DAVE AND ME AT LOGGERHEADS AGAIN AND STILL
My fundamentalist acquaintance Dave says, “so you want to assign us to a christian ghetto ... the churches? and you, with your beliefs, are free to spout in the public square? am i the only one seeing the hypocrisy in this approach? there'll never be a theocracy in this country, george, because a lot of christians like me won't allow it. who's going to run the show? the catholics, because of their greater numbers? the mormons? the liberal churches? those who fall under the umbrella of christianity or so split they could never agree to a single set of moral marching orders or a leader. you should celebrate the fact that christians are engaged in the debate for the country's soul rather than taking up arms to enforce their will on the larger population like the muslim extremists do. christians in this country largely aren't violent. but we have the same right as citizens to push our views as you do to push yours....”
And I replied, “I do agree that Christians have the same right to push their views as anyone, on radio, TV and print journalism. That’s why you and I call it a free country. But those of us who support the Constitution agree that people of differing beliefs from each other must agree that the state and the representatives of the state are to keep our secular nation and their private religious worlds separate in the public square and to not use our government as their sounding trumpet for their own religious views. Every time George Bush tells me about doing god’s will, he tells me he doesn’t represent me, doesn’t care to represent me, nor does he speak for my wife’s Buddhist beliefs. The President is to represent all America’s people. He and I can have disagreements on policy issues, and nothing in the Constitution says that George has to agree with me on policy issues, but as President, the Constitution does speak of separating religion and politics in his office and suggests that that he should respect the multitudinous religious and non-religious beliefs in this country.
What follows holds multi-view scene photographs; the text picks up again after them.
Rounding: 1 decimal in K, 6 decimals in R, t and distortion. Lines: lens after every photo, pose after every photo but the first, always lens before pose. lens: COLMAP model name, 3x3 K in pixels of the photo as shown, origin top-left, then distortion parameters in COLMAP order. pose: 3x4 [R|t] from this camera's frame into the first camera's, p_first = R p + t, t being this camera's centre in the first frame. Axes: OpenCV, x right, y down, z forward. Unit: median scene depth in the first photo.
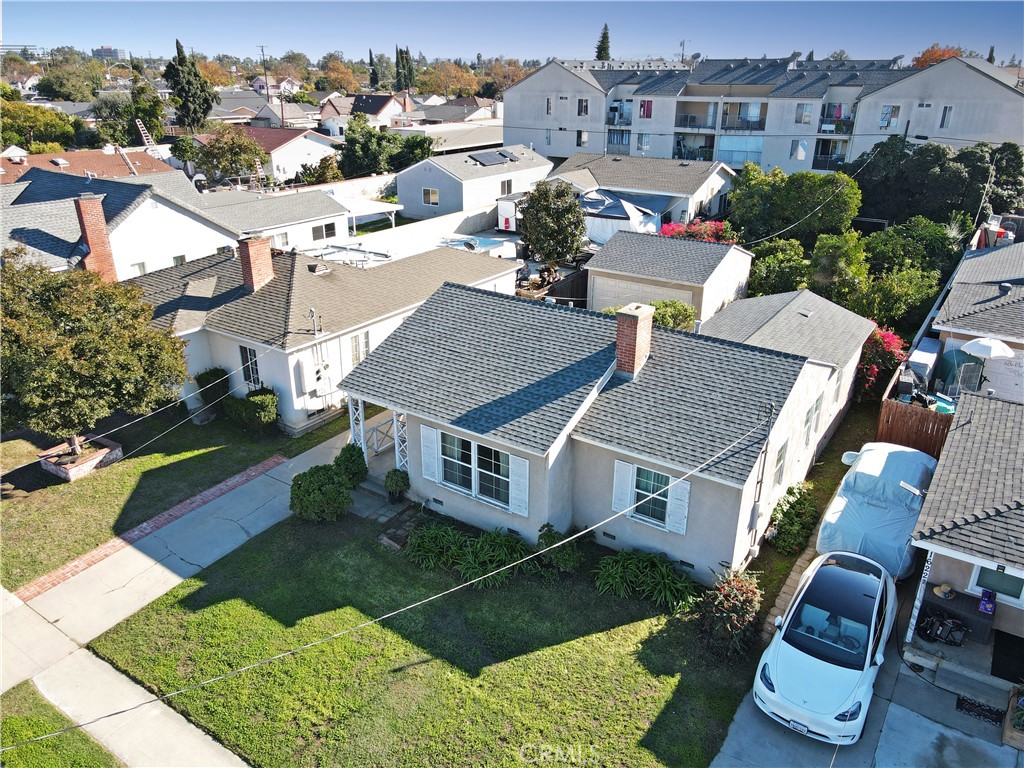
lens RADIAL K [[741.4, 0, 511.4], [0, 741.4, 384.2], [0, 0, 1]] dist [0.005626, 0.009857]
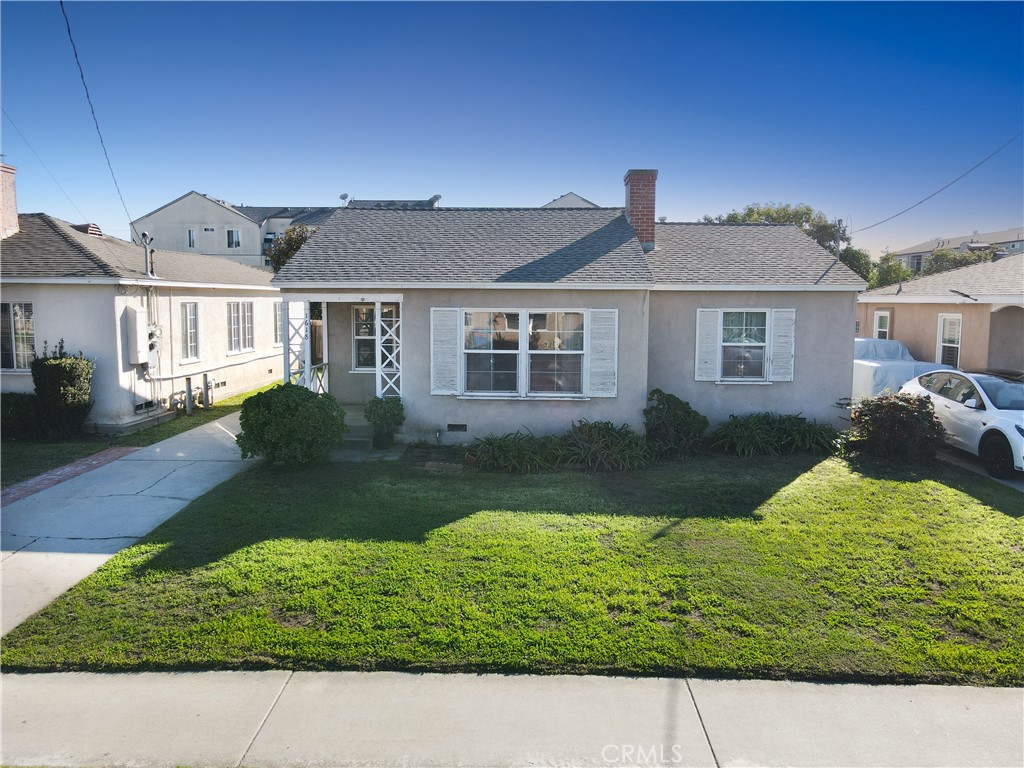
lens RADIAL K [[741.4, 0, 510.1], [0, 741.4, 379.3], [0, 0, 1]] dist [0.005626, 0.009857]
pose [[0.839804, -0.057304, 0.539857, -0.422343], [0.212460, 0.949792, -0.229686, 0.282125], [-0.499590, 0.307590, 0.809814, 0.408582]]
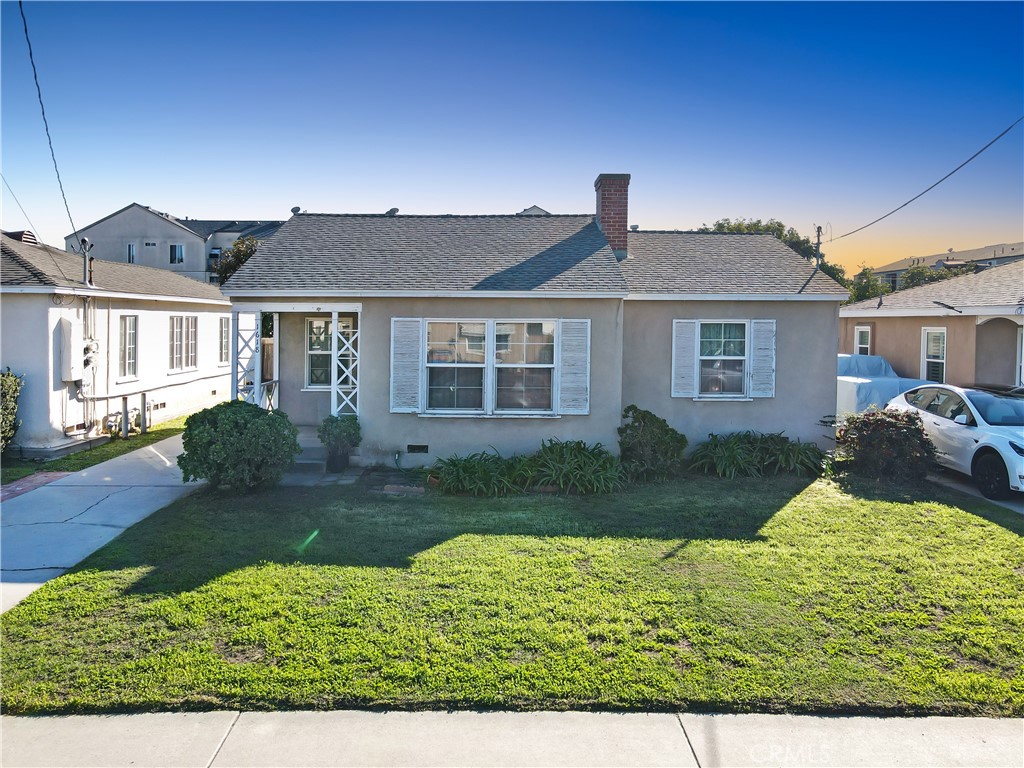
lens RADIAL K [[787.4, 0, 492.5], [0, 787.4, 346.1], [0, 0, 1]] dist [0.009905, 0.002652]
pose [[0.823743, -0.017943, 0.566679, -0.424905], [0.221920, 0.929955, -0.293146, 0.287559], [-0.521726, 0.367234, 0.770027, 0.416078]]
After all there were no religious qualifications he had to meet to run for President, but George is such an ideologue he can’t even remain silent on the only issue that the Constitution requires him to show some discretion about. As Lincoln said, this is a nation “of the people, by the people and for the people.” He didn’t say it was a nation “of god, by god and for god.”
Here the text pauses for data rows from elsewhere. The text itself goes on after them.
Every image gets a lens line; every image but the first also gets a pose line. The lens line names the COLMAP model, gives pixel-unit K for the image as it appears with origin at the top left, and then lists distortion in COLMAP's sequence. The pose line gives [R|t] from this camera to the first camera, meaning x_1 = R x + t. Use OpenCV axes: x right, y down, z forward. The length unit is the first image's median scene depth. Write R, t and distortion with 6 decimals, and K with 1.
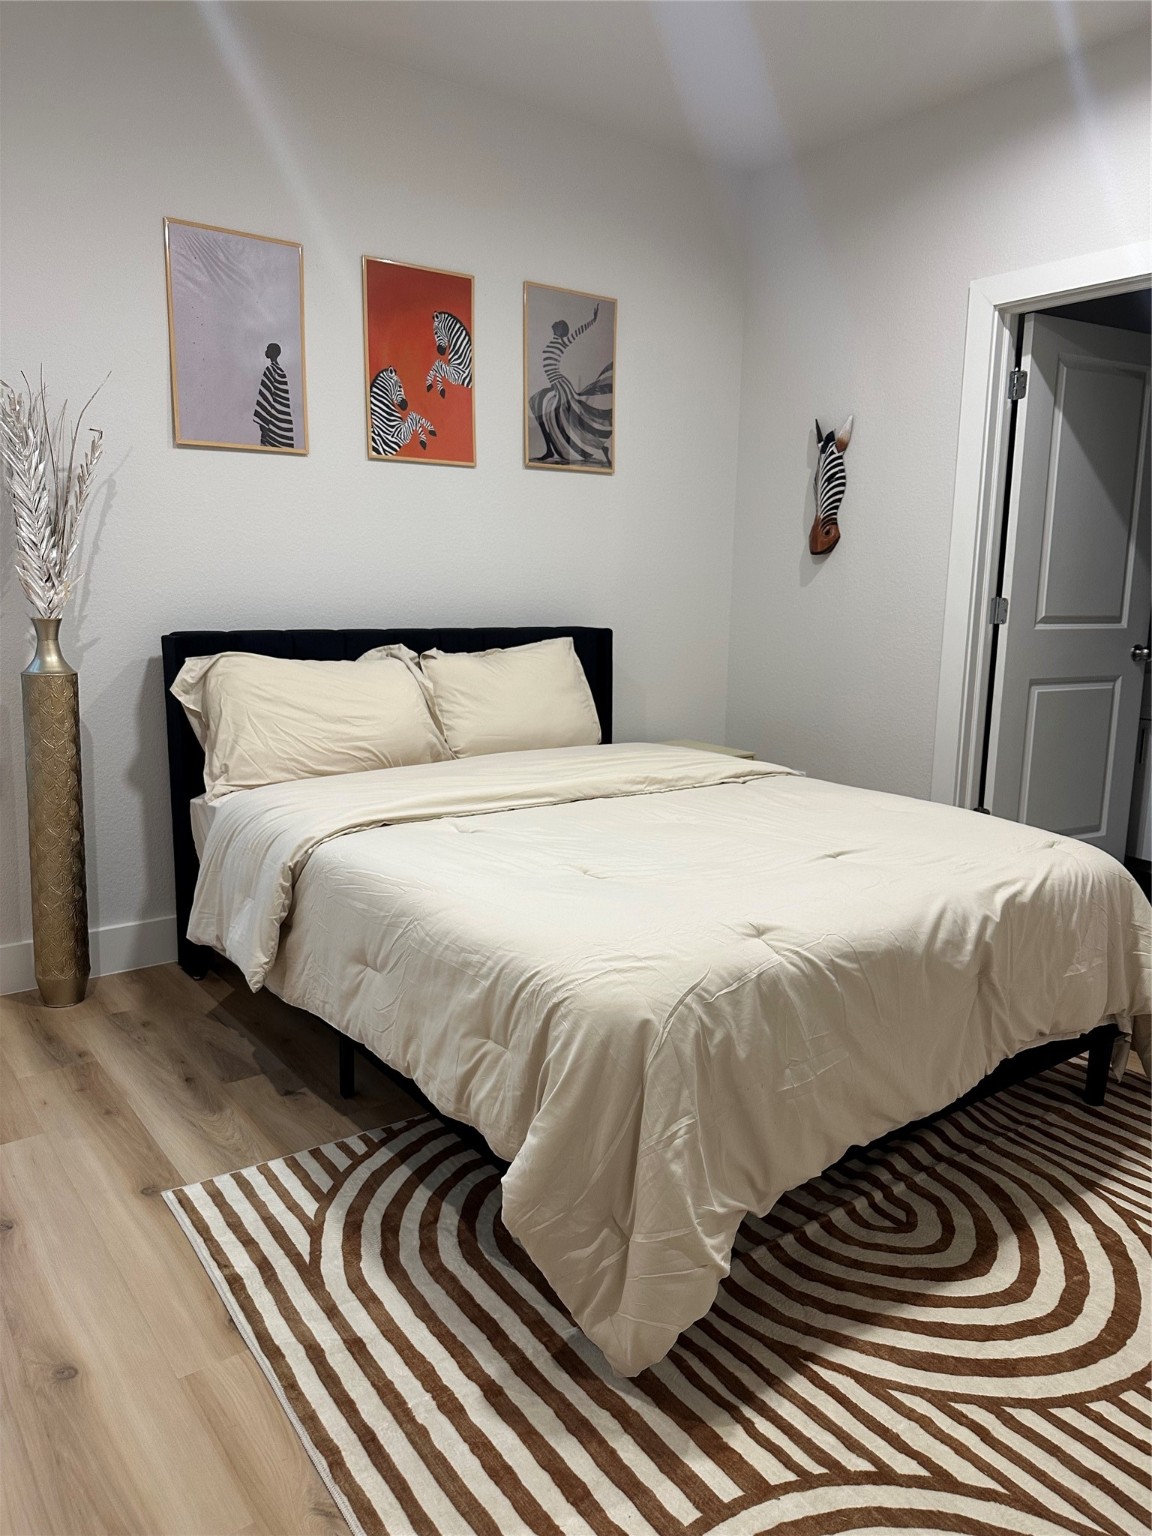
lens RADIAL K [[1062.2, 0, 566.8], [0, 1062.2, 772.1], [0, 0, 1]] dist [0.091147, -0.156155]
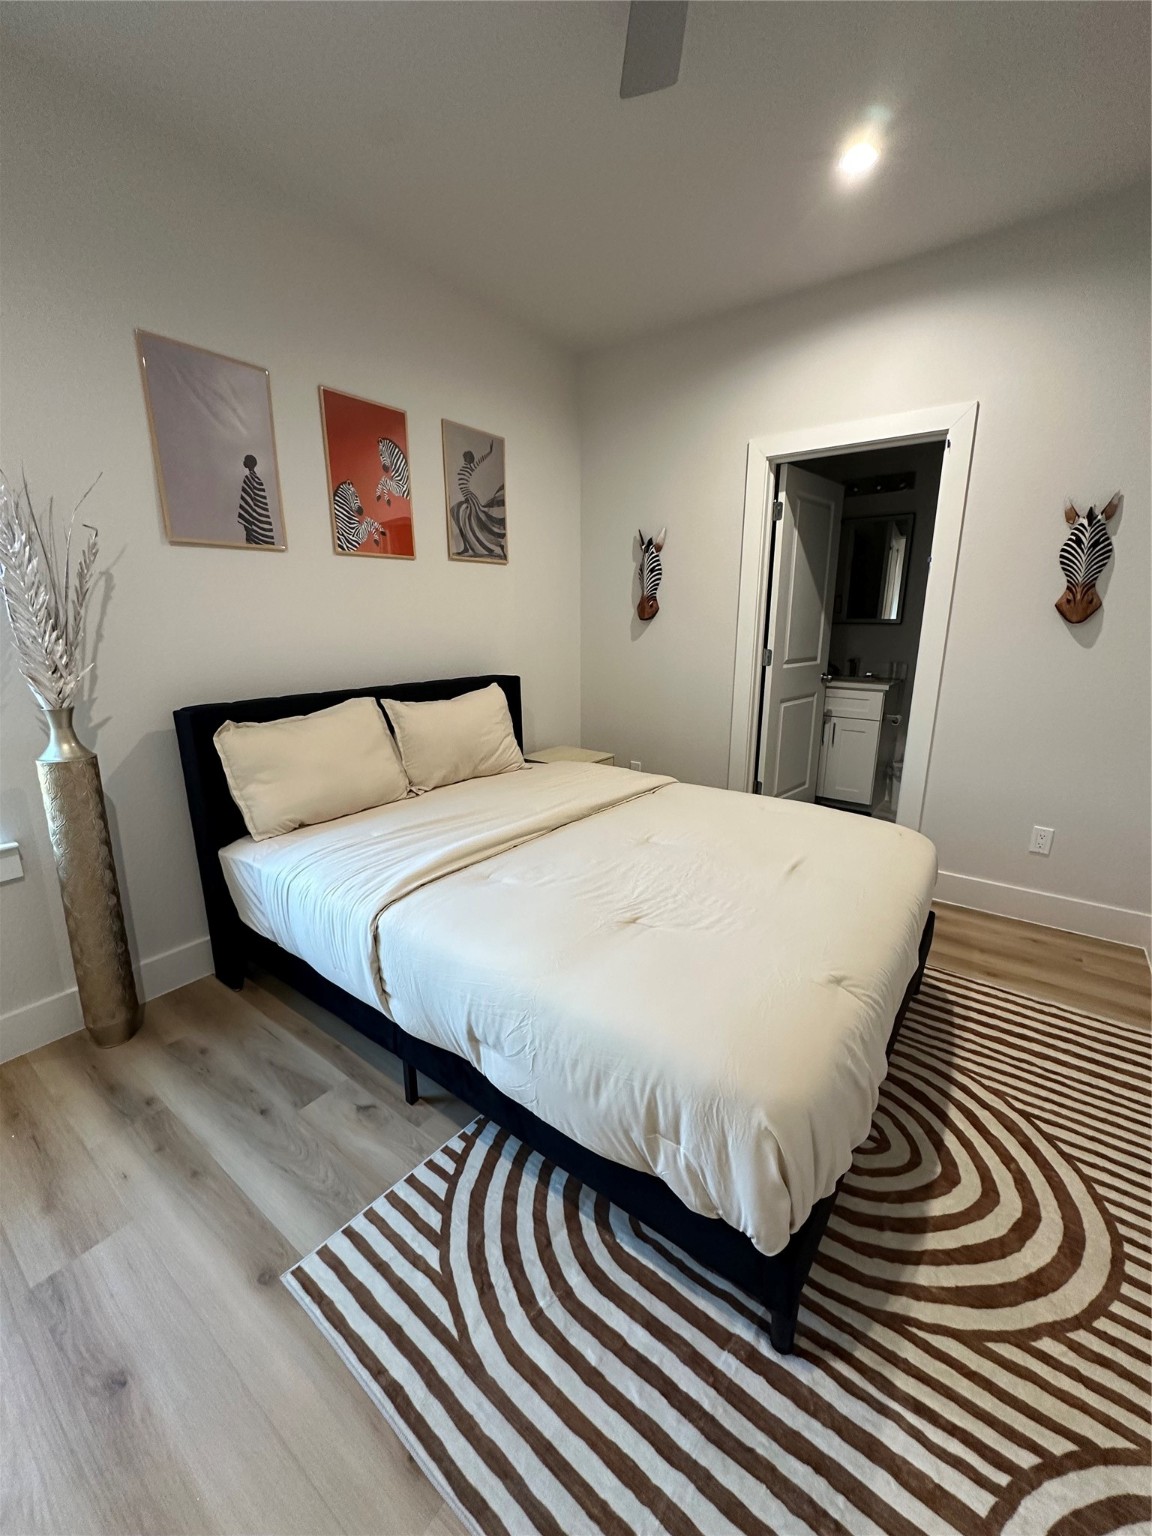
lens RADIAL K [[606.9, 0, 576.0], [0, 606.9, 768.0], [0, 0, 1]] dist [-0.002812, -0.000159]
pose [[0.957836, -0.083812, 0.274818, -0.131503], [0.065464, 0.995011, 0.075284, -0.077592], [-0.279757, -0.054119, 0.958544, 0.225979]]
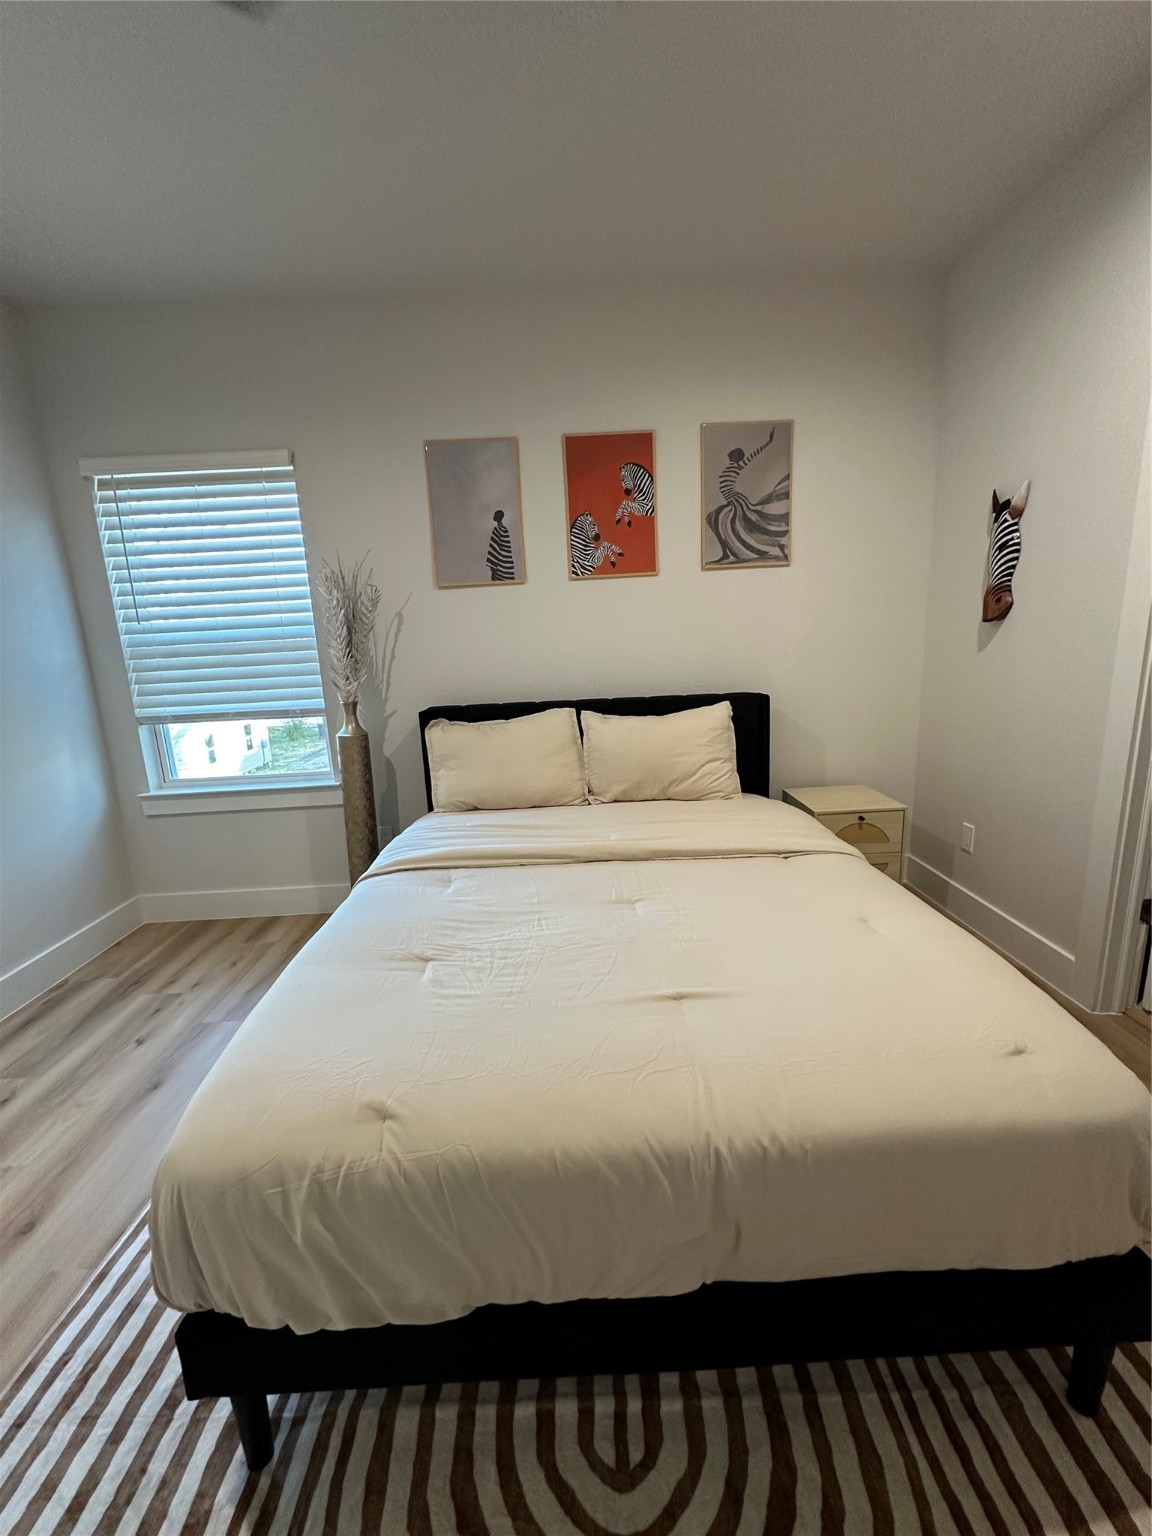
lens RADIAL K [[606.9, 0, 576.0], [0, 606.9, 768.0], [0, 0, 1]] dist [-0.002812, -0.000159]
pose [[0.821497, 0.069241, -0.565993, 0.291231], [-0.047955, 0.997473, 0.052424, -0.087012], [0.568192, -0.015924, 0.822742, 0.341221]]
“Finally the continuing science debate between theists and non-theists. We agree that at the root of our differences is that theists believe in the existence of a limitless force called god which thinks very much like modern humans do and which for some needy reason had to make a universe to play with while non-theists do agree there is a universe but don’t find any evidence of god’s work in that observable universe. Theists, however, ask something of non-theists that scientific methods find funny. Theists say that non-theists must prove that a god doesn’t exist. That’s not how science works. When Darwin came up with the idea of “natural selection” to explain many of the biological phenomena he observed in the natural world, he knew that it was his job to prove it, and over the years science has continually added to his initial evidence. Genetics offers the strongest proof of evolution. It’s no accident that chimps and humans share 99 percent of their DNA, nor that humans, dogs, hippos and birds all have four appendages and a spinal column, and that fish fins show the beginnings of four appendages.
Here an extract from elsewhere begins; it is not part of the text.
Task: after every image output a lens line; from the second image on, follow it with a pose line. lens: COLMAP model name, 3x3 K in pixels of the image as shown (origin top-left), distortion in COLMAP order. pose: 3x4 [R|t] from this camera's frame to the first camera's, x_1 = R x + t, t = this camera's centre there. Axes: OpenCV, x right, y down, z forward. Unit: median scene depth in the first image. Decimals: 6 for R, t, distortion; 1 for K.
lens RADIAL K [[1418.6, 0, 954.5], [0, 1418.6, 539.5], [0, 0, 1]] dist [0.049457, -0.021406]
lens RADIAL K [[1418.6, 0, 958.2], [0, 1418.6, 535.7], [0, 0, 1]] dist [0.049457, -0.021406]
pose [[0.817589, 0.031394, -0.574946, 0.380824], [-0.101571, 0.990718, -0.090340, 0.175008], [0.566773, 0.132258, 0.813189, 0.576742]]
“Even if a god did create all this, like some puppet master making a theater to entertain himself with and to fend off his loneliness, for some unknown reason this force made it look like it worked with the mechanism of natural selection and gave us abundant evidence of it. Theists are making this claim of god’s existence and have been getting away with their unproven theory for as far back as we can see in the historical record. So non-theists now say, come on, let’s require of theists the same intellectual standards that the rest of us live up to, the same one’s theists require of Darwin and biology in general.
“Theists offer up a tricky reply when they ask that atheists prove that no god exists. How can an atheist prove that something which does not exist physically in the universe does not exist physically in the universe? That’s logically impossible. Atheists appeal to scientific methodology as the gold standard of proof. They say that it’s up to the person who makes a claim of something being in the universe to prove it’s in the universe. Non-theists have a very valid argument when they claim that on the surface in the observable universe there is no evidence of the existence of god. It’s obvious no god exists. Our senses tell us no god exists. So if there is a god, non-theists ask for evidence of god, real evidence that passes scientific muster. Atheists know that in order to discuss, measure and observe or prove anything, evidence must be offered up, but theists can give them no evidence to discuss or inspect. Why is that? It’s up to the theists to come up with the evidence of this god somewhere in the universe. Show me, says the atheist. As one with a scientific temperament myself, I’m open to looking at any hard evidence of god’s existence. Until such time as evidence is forthcoming, my reason remains in the realm of atheism, but my mind is not closed.”